**Exercise requirements:** In the data below, copy out the lines from the very first one through the line with "Cupones expirados", swapping "descuento" for "rebaja" and leaving everything else untouched.

**Dataset content:**
===============

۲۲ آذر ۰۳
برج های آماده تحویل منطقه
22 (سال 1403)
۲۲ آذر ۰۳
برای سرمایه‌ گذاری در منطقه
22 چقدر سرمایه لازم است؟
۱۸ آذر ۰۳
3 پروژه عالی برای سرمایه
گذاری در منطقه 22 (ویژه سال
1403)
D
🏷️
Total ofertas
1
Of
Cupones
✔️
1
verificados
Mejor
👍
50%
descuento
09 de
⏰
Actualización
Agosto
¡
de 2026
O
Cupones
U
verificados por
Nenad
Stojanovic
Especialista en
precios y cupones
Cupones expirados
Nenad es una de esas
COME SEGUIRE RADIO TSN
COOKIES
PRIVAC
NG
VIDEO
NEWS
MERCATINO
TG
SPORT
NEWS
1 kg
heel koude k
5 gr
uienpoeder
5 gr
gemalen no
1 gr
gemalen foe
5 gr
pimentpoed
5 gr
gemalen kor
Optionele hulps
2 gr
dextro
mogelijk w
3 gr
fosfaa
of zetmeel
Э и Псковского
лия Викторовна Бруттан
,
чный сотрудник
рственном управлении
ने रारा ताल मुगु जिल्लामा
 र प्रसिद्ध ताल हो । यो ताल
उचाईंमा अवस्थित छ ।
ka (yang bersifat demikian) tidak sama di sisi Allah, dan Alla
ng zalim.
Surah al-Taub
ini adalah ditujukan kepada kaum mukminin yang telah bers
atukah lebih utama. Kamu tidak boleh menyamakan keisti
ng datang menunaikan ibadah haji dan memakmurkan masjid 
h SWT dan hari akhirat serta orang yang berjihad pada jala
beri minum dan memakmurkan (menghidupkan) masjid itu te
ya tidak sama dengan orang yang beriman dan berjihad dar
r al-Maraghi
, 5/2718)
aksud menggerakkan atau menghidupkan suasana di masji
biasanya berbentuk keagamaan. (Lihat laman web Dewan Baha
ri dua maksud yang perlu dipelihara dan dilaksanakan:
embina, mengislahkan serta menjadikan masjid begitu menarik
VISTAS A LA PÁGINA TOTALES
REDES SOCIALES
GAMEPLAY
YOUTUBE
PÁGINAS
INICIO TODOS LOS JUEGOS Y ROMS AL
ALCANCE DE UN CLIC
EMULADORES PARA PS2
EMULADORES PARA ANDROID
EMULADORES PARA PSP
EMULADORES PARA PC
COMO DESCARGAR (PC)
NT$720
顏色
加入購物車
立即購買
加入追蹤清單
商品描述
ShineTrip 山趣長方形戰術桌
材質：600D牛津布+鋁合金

===============

**Reply:**
۲۲ آذر ۰۳
برج های آماده تحویل منطقه
22 (سال 1403)
۲۲ آذر ۰۳
برای سرمایه‌ گذاری در منطقه
22 چقدر سرمایه لازم است؟
۱۸ آذر ۰۳
3 پروژه عالی برای سرمایه
گذاری در منطقه 22 (ویژه سال
1403)
D
🏷️
Total ofertas
1
Of
Cupones
✔️
1
verificados
Mejor
👍
50%
rebaja
09 de
⏰
Actualización
Agosto
¡
de 2026
O
Cupones
U
verificados por
Nenad
Stojanovic
Especialista en
precios y cupones
Cupones expirados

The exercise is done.